Use cases for including AI/ML in your OTT workflows
If there’s anything a hot topic these days, it’s Artificial Intelligence (AI) and Machine Learning (ML). With the recent rise of text-to-image tools like Dall-E, Midjourney, and Stable Diffusion, everyone is looking at using AI and ML techniques. So how does that translate to the world of OTT? In which areas could we use AI/ML to make our applications better, and how can we improve or even fully replace manual processes?
Opening and end credit detection
Replacing manual-intensive labour is where AI and ML are incredibly useful. With the amount of content finding its way to streaming platforms, work to maintain said content becomes increasingly high. One of those areas definitely lies with the start and end credits. While having the start and end credits defined in a CMS may sound simple, manual labour is required to get them there. For each and every episode of a series someone has to watch the content, find and note down the start and end credit start- and end-times; and then enter all that information into a CMS. It’s a lengthy process that will always have to be done for each piece of content.
Wouldn’t be great if that could be automated? That’s exactly where AI and Machine Learning come into play. It’s entirely possible to train a machine learning model on detecting start and end credits. That data can then simply be retrieved and placed into a CMS. The manual labour is in this case entirely replaced by technology.
Even better though, is the fact that this technology is readily available on the market. You don’t have to reinvent the wheel and can rely on the likes of AWS, for example. With Amazon Rekognition, you can get all your content processed and easily find the opening and end credits, among others.
Subtitles via Speech-to-text, and translations
While the tech world has been focused on text-to-image generators in recent weeks, OpenAI actually released a different tool a few weeks ago. This tool, called OpenAI Whisper, is able to translate spoken sentences into text. Imagine not having to manually provide subtitles, but instead using technology to fully generate them for you!
Another important aspect is different languages. Especially if you’re operating in many countries across the world, you’ll need translations of your subtitles for many languages. Having AI provide the translations for you, removes almost all need for manual labour. This is also where OpenAI’s Whisper can come into play again. Whisper can recognise spoken words and translate them at the same time. This provides sentences in different languages, where the sentence follows the natural flow of the language. This is incredibly powerful, as some other translation tools often translate the sentences word-for-word, creating really weird results.
Metadata generation
Another aspect that AI is incredibly useful, is generating metadata. Rather than having people manually look at the content and provide the metadata for it, AI can be used to generate it instead. By analysing the content, it’s possible for AI to recognise what is actually happening on screen. Whether it’s understanding that there is a fighting scene, what kind of scenery the movie or episode takes place in, or even which actors and actresses are present at a certain time; AI can interpret the video (and audio) content and write the metadata based on what it has seen.

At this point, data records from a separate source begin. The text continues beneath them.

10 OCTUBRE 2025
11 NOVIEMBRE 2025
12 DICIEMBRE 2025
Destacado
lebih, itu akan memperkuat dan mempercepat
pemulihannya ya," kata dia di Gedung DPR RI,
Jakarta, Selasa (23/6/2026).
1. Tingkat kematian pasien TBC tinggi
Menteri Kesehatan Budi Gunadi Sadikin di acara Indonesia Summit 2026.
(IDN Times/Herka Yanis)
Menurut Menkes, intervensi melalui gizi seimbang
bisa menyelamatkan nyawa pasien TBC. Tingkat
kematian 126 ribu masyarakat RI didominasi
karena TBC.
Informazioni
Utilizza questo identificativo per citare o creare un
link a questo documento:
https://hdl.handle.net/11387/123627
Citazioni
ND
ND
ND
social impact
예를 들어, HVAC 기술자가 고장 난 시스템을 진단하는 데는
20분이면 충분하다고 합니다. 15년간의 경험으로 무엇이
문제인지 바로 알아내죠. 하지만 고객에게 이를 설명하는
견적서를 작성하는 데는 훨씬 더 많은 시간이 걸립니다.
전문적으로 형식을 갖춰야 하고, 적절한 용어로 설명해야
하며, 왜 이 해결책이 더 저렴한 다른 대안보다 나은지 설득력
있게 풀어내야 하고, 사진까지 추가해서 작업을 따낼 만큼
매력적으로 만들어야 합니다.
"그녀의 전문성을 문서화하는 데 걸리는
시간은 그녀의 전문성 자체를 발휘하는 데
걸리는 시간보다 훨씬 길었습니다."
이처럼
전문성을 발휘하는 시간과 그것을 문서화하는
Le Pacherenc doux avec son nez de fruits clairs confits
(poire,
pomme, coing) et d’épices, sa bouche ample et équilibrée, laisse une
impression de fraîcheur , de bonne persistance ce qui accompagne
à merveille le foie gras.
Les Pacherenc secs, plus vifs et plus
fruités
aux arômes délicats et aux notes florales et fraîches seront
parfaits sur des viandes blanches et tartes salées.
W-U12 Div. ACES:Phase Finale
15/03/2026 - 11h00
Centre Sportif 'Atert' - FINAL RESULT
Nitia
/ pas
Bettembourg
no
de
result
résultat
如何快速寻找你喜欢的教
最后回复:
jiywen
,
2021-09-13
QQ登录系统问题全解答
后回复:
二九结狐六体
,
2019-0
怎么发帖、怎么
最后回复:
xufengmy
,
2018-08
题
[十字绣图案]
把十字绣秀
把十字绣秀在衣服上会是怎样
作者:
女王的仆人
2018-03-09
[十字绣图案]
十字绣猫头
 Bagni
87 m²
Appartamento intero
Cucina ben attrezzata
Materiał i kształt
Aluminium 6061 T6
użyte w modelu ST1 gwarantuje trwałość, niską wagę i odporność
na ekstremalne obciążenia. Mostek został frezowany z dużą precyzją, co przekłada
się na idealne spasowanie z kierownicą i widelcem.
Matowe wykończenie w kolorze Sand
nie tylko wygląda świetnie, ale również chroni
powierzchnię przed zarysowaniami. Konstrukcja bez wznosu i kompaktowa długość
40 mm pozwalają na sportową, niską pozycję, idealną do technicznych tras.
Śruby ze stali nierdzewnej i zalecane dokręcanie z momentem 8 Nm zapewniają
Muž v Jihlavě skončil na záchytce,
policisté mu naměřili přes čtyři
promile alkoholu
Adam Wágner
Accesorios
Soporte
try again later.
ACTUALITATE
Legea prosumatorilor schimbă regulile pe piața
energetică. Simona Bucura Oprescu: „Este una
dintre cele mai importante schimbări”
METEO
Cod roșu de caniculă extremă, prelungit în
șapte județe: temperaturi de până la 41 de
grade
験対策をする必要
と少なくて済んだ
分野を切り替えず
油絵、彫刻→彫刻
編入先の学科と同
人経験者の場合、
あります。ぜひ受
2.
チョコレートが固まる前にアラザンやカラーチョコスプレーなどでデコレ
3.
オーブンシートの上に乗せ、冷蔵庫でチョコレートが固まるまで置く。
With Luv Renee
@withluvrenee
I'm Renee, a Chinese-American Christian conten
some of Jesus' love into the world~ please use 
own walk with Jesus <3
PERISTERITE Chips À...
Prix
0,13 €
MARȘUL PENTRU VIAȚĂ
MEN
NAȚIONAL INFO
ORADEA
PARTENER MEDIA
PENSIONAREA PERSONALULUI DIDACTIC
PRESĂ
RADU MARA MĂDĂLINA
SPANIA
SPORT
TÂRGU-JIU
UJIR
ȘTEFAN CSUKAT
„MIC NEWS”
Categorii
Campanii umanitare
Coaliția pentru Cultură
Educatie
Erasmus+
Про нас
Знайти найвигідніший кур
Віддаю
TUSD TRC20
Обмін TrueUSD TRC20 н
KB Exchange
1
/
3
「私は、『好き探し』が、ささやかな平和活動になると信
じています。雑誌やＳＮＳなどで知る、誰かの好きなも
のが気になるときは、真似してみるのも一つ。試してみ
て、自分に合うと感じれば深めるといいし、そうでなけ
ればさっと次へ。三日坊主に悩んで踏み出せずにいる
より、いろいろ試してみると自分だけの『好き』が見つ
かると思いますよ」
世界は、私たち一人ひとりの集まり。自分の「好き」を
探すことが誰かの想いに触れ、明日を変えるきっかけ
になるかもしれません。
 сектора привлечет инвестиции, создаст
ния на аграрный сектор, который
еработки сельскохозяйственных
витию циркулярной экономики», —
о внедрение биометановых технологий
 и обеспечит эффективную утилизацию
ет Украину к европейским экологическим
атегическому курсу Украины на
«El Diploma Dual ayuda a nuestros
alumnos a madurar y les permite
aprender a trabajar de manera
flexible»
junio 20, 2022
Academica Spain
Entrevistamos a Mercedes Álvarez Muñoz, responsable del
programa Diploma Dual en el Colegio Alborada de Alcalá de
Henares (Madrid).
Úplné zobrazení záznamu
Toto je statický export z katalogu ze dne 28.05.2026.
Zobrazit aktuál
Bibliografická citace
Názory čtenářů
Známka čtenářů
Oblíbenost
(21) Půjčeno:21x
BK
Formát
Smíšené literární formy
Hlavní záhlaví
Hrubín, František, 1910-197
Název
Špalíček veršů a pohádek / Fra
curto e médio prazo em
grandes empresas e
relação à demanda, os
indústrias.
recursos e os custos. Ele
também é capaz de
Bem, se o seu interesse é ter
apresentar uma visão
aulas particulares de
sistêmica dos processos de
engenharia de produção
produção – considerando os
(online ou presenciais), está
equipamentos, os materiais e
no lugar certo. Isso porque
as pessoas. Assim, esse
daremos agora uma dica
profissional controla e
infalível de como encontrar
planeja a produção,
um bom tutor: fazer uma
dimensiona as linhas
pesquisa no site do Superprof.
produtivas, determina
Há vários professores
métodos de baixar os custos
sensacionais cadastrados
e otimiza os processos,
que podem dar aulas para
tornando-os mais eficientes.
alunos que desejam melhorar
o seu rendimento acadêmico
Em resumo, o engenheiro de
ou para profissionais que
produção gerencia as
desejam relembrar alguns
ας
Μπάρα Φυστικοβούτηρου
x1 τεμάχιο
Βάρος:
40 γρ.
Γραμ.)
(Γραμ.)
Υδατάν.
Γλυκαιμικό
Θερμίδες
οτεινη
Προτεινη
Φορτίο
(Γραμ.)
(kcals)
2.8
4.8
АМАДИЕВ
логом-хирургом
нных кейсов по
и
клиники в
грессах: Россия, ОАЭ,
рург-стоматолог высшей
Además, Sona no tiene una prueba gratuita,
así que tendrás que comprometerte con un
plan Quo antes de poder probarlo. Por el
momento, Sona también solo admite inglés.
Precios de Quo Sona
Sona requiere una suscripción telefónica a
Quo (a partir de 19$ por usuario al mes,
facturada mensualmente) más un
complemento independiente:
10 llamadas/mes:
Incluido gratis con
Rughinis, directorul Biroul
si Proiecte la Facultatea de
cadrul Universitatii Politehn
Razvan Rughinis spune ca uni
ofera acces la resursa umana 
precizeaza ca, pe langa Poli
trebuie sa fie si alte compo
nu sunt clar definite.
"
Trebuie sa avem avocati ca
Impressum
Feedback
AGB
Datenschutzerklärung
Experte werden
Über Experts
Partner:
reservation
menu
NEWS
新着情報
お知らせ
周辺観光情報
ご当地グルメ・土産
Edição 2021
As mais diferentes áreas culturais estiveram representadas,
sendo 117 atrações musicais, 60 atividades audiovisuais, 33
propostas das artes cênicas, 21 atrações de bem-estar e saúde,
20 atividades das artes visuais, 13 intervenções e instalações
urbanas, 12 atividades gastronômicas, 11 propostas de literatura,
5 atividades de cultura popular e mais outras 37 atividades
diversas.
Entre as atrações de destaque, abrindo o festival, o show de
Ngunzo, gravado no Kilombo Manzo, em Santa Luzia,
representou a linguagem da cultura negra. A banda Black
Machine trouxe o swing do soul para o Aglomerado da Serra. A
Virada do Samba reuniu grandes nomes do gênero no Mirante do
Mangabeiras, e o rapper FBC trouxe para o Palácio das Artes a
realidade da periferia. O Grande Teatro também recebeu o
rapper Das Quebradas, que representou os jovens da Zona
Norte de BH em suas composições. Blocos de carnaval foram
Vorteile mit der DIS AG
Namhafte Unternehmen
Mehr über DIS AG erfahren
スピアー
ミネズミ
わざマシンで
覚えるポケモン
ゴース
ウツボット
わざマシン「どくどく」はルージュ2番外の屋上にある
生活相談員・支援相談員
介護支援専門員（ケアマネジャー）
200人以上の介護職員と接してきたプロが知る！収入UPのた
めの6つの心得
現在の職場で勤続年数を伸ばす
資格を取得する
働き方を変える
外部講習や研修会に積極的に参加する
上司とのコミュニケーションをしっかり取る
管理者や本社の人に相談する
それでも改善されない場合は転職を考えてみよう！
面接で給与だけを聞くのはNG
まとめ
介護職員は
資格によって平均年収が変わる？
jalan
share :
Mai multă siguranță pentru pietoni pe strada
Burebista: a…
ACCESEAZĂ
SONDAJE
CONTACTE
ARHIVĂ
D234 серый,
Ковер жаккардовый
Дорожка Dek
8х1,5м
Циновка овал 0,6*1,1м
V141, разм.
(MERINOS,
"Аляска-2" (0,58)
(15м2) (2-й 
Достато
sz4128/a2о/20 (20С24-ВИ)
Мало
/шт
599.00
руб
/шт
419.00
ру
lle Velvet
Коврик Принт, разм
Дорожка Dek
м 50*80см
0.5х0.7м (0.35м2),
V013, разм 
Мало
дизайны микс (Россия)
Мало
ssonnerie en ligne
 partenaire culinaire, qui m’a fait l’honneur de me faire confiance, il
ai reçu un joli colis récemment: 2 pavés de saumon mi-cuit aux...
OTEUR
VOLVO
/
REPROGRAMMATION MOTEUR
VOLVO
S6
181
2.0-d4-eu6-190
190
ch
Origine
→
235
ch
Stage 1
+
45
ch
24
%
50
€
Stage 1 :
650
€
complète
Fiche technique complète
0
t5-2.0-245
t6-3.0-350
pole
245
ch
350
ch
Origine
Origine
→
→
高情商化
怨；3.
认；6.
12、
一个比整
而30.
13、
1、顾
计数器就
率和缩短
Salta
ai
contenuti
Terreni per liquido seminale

So what would you use this big bag of generated metadata for? If anything, it’s incredibly useful for recommendations! While in many cases recommendations are still generated based on keywords like genres, leveraging the full range of metadata is increasingly being used across streaming companies. More detailed metadata, especially more narrowed down, of course, provides for better-suited recommendations.
Thumbnails and Posters
What you might have noticed already while browsing through the likes of Netflix, is the fact that suddenly a popular actress or actor is shown in the majority of posters. Netflix in this case is trying to bank on the fact that you really dig watching a certain person, and will try to persuade you to watch content where this person is also playing in. But how incredibly labour-intensive must it be to generate thumbnails for a series with the many different actors and actresses in it.
This is another perfect example where we can use AI/ML for generating thumbnails. In this case, you can easily use video content recognition for actors and actresses. When the AI recognises the specific actor or actress you’re looking for, it can screengrab a specific scene and make it into a nice-looking poster. Yes, I’ll always recommend looking at the generated results or at least doing a sampling test. But it’ll definitely allow you to reduce the manual work by quite some margin.
Conclusion
AI and Machine Learning technologies are here to help. That should, in my opinion, be the key takeaway from this blog. There are many aspects of current manual-labour workflows in the OTT space, that in one way or another can be improved or even fully replaced by technology. Whether it’s generating metadata or thumbnails, or recognising parts of the video and audio for showing credits and subtitles; AI and ML are here to help make your OTT applications better. It would be a shame not to use the technology to save time and money, and improve your applications.